Os ricos vivem da existência de pobres.
Os poucos muito ricos vivem da
existência de muitos muito pobres. Em 1654, o Padre António Vieira disse-o de
forma frontal e imorredoura: "Não só vos comeis uns aos outros, senão que os
grandes comem os pequenos. Se fora pelo contrário, era menos mal.
Se os pequenos
comeram os grandes, bastara um grande para muitos pequenos; mas como os grandes
comem os pequenos, não bastam cem pequenos, nem mil, para um só grande."
Esta semana, 360 anos depois do sermão de António Vieira aos peixes, o mesmo
país que o expulsou por ser uma voz incómoda para os poderes instalados tomou
conhecimento de que, em pleno coração da crise que está a condenar vidas em
série ao desespero, as 25 maiores fortunas portuguesas foram valorizadas em 16%
ao longo do último ano. Elas somam atualmente 16,7 mil milhões de euros, 3,3 mil
milhões mais que o ano passado. 25 fortunas valem hoje 10% do produto nacional,
1,6% mais que há um ano. Estes números ensinam-nos três coisas sobre este
momento da vida do país.
A primeira é a de que, entre nós, a riqueza tem uma base ca-da vez mais
especulativa e improdutiva.
Américo Amorim, o homem mais rico de Portugal, tinha perdido a liderança das
fortunas no ano transato.
Pois bem, foi a subida vertiginosa do valor das ações
que detém no Banco Popular, na Galp Energia e na corticeira com o seu nome de
família que fez que a sua riqueza duplicasse num só ano. Soares dos Santos,
Guimarães de Mello e Belmiro de Azevedo, que se seguem no ranking a Américo
Amorim, têm fortunas alicerçadas também na distribuição, na banca e nos
movimentos em mercados financeiros, não na produção ou transformação de
bens.
O segundo ensinamento é o de que no Portugal da crise há milhões que estão a
ser condenados a perder o pouco que têm e há uns poucos que estão a aumentar o
muito que já tinham. Os 3,3 mil milhões acrescentados à riqueza de 25 pessoas em
Portugal num ano mostram à evidência que a pergunta insistente a quem exige um
caminho alternativo à austeridade - "sim, mas onde é que vai buscar o dinheiro?"
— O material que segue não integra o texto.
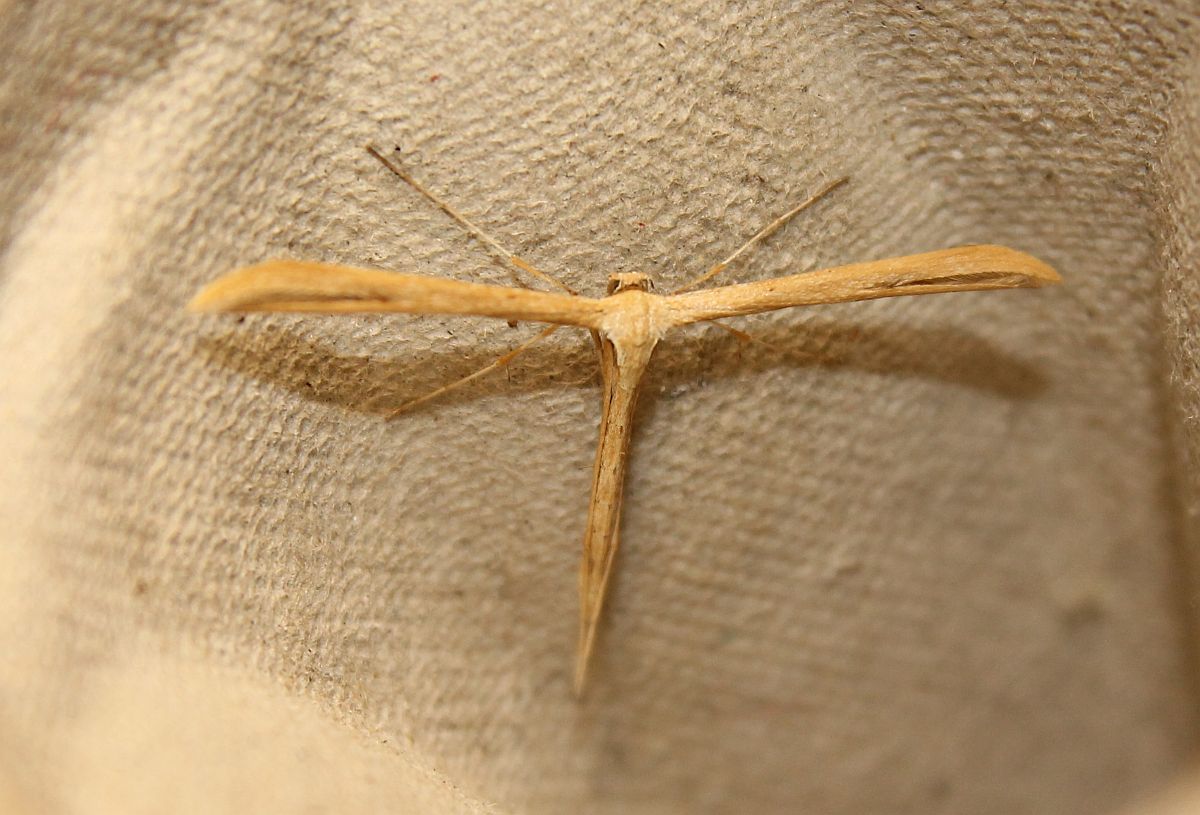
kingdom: Animalia
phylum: Arthropoda
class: Insecta
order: Lepidoptera
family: Pterophoridae
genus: Emmelina
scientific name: Emmelina monodactyla
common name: Common plume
- deve ser feita, e cada vez mais, a quem acha que a austeridade é o caminho,
sob a forma de "pois, mas para on-de é que vai o dinheiro?".
O terceiro ensinamento é o de que a riqueza em Portugal está cada vez mais
concentrada, ao mesmo tempo que a pobreza está cada vez mais disseminada. Em
Portugal a pobreza democratiza-se, ao passo que a riqueza se aristocratiza a
cada momento que passa. A história dos 25 que hoje dominam a riqueza do país é
feita de combate à concorrência (e não do seu reforço), de luta por posições
monopolistas (tantas vezes com a cumplicidade do Estado), de fusões e tomadas de
capital - frequentemente acompanhadas de cruzamentos familiares efetivos - tanto
intra como intersetoriais. Não há em Portugal, nunca houve, capitalismo popular,
ele é um embuste.
Na semana em que o Governo aprovou o Orçamento mais agressivo das pessoas de
que há memória no tempo da nossa democracia, ficámos a conhecer o rosto e o nome
de quem está a ganhar mais com esta política. Essa coincidência no tempo
traz-nos de volta a reflexão incómoda do Padre António Vieira: "A diferença que
há entre o pão e os outros comeres é que para a carne há dias de carne, e para o
peixe dias de peixe, e para as frutas diferentes meses do ano; porém, o pão é
comer de todos os dias, que sempre e continuadamente se come: e isto é o que
padecem os pequenos.
São o pão quotidiano dos grandes; e assim como o pão se
come com tudo, assim com tudo e em tudo são comidos os miseráveis pequenos."